▶ _WORK TO BE COMPLETED_
Copy out the lines below that hold the word "plugin".

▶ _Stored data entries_
Content starts
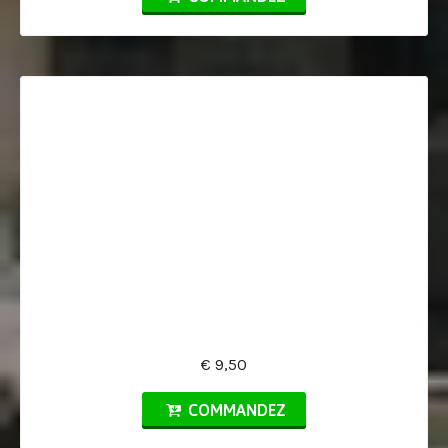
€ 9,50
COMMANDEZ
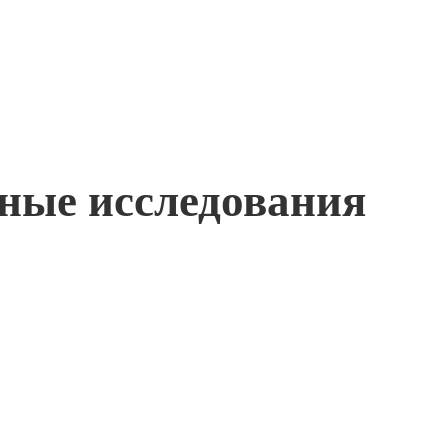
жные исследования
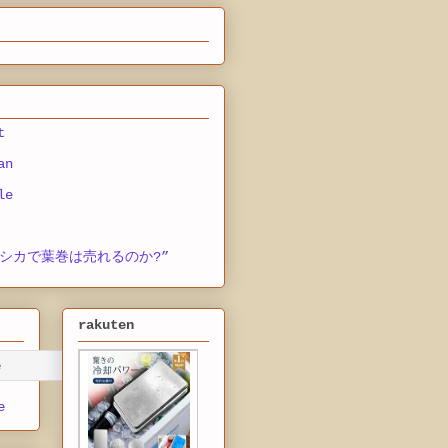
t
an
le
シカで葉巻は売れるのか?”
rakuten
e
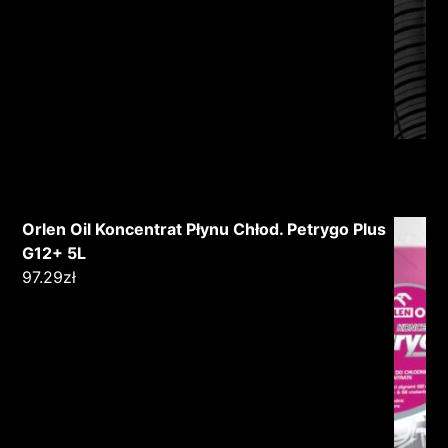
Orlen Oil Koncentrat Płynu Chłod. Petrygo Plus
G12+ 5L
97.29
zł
Content ends
Content starts
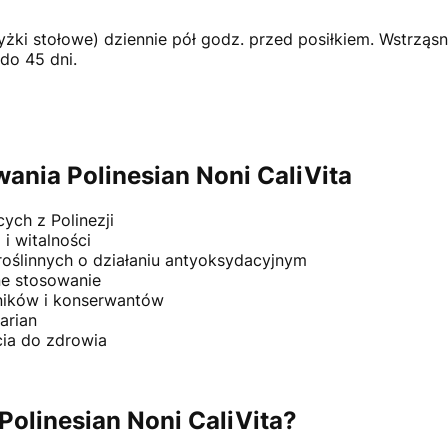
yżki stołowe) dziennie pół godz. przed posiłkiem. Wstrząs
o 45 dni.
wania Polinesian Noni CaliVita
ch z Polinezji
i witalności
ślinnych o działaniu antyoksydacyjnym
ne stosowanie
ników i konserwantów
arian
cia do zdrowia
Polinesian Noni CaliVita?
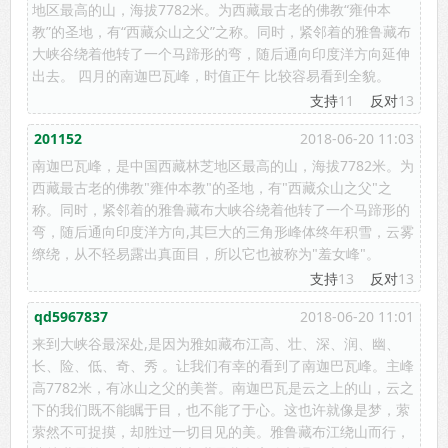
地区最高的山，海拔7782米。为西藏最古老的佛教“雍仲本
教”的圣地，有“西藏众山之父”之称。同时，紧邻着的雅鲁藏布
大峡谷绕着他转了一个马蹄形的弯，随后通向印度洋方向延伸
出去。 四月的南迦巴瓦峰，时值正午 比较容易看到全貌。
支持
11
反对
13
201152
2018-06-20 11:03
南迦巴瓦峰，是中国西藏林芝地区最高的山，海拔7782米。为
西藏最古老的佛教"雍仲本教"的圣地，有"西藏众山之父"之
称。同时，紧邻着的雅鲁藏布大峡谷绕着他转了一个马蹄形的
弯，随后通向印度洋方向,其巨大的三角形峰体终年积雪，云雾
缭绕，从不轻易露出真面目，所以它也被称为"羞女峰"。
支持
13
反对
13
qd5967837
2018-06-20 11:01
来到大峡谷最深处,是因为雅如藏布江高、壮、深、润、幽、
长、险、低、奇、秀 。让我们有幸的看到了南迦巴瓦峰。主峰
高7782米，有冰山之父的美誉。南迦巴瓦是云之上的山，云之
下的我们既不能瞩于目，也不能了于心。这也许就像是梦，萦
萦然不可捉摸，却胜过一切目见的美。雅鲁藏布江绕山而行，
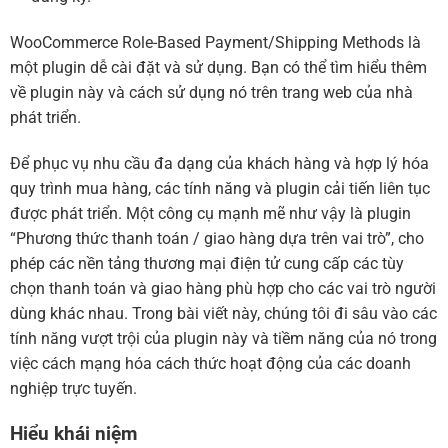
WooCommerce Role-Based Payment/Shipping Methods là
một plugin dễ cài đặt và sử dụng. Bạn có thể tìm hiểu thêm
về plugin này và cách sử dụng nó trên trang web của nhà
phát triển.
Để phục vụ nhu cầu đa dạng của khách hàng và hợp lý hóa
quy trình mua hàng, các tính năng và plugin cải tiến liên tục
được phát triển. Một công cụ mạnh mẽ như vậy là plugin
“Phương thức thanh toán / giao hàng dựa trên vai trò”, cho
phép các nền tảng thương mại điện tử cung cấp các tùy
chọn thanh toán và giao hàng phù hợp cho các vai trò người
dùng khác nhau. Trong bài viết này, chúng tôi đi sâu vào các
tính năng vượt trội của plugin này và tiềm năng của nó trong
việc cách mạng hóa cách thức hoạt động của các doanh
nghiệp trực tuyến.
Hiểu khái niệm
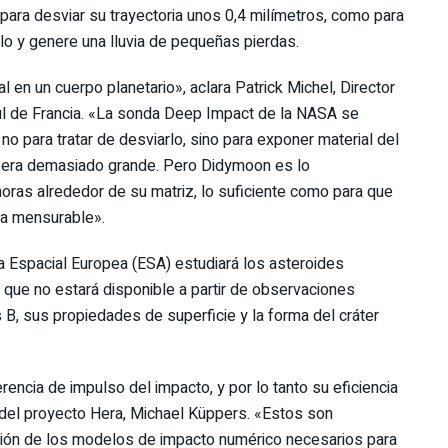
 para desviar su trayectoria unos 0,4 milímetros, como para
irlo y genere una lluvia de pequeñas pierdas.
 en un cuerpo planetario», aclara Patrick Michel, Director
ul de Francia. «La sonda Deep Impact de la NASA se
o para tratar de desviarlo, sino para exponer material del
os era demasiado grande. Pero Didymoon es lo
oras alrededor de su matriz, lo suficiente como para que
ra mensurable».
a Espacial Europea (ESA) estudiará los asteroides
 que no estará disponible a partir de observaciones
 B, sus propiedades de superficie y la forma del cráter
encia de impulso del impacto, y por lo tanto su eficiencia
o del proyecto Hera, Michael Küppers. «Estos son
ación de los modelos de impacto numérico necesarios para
Content ends
▶ _EXPECTED ANSWER_
một plugin dễ cài đặt và sử dụng. Bạn có thể tìm hiểu thêm
về plugin này và cách sử dụng nó trên trang web của nhà
quy trình mua hàng, các tính năng và plugin cải tiến liên tục
được phát triển. Một công cụ mạnh mẽ như vậy là plugin
tính năng vượt trội của plugin này và tiềm năng của nó trong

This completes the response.